THE PRESIDENT: Will you repeat this oath after me: I swear by God—the Almighty and Omniscient—that I will speak the pure truth—and will withhold and add nothing.
[The witness repeated the oath in German.]
THE PRESIDENT: You may sit down.
DR. PANNENBECKER: Witness, were you a member of the NSDAP or one of its affiliated organizations?
GISEVIUS: No.
DR. PANNENBECKER: Is it correct that you personally participated in the events of 20 July 1944, and that you were also present in the OKW at that time?
GISEVIUS: Yes.
DR. PANNENBECKER: How did you get into the police service?
GISEVIUS: In July 1933 I passed the state examination in law. As a descendant of an old family of civil servants I applied for a civil service appointment in the Prussian administration. I belonged, at that time, to the German National People’s Party and to the Stahlhelm, and by the standards of that day I was considered politically reliable. Consequently, at the first stage of my training as a civil servant I was assigned to the Political Police, which meant my entry into the newly created Secret State Police. In those days I was very glad to have been assigned to the police service. I had already at that time heard that abominations of all kinds were going on in Germany. I was inclined to consider these as the final outburst of the situation, akin to civil war, which we were experiencing at the end of 1932 and the beginning of 1933. So I hoped to contribute to the re-establishment of a proper executive organization which would provide for law, decency, and order. But this happiness was doomed to be short-lived.

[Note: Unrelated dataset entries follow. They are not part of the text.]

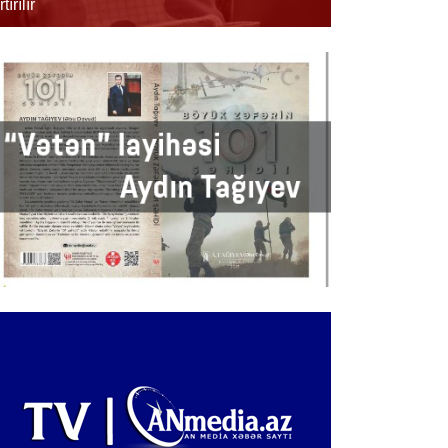
rtırılır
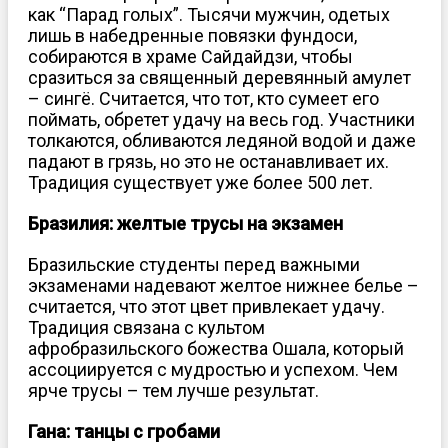
как “Парад голых”. Тысячи мужчин, одетых
лишь в набедренные повязки фундоси,
собираются в храме Сайдайдзи, чтобы
сразиться за священный деревянный амулет
– сингё. Считается, что тот, кто сумеет его
поймать, обретет удачу на весь год. Участники
толкаются, обливаются ледяной водой и даже
падают в грязь, но это не останавливает их.
Традиция существует уже более 500 лет.
Бразилия: желтые трусы на экзамен
Бразильские студенты перед важными
экзаменами надевают желтое нижнее белье –
считается, что этот цвет привлекает удачу.
Традиция связана с культом
афробразильского божества Ошала, который
ассоциируется с мудростью и успехом. Чем
ярче трусы – тем лучше результат.
Гана: танцы с гробами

I had scarcely been 2 days in this new police office, when I discovered that incredible conditions existed there. These were not police who took action against riots, murder, illegal detention, and robbery; these were police who protected those guilty of such crimes. It was not the guilty persons who were arrested, but rather those who asked the police for help. These were not police who took action against the crime, but police whose task seemed to be to hush it up or, even worse, to sponsor it; for those SA and SS Kommandos who played at being police in private were encouraged by this so-called Secret State Police and were given all possible aid. The most terrible and, even for a newcomer, most obvious thing was that a system of unlawful detention was gaining more and more ground—a worse and more dreadful system than which could not be conceived.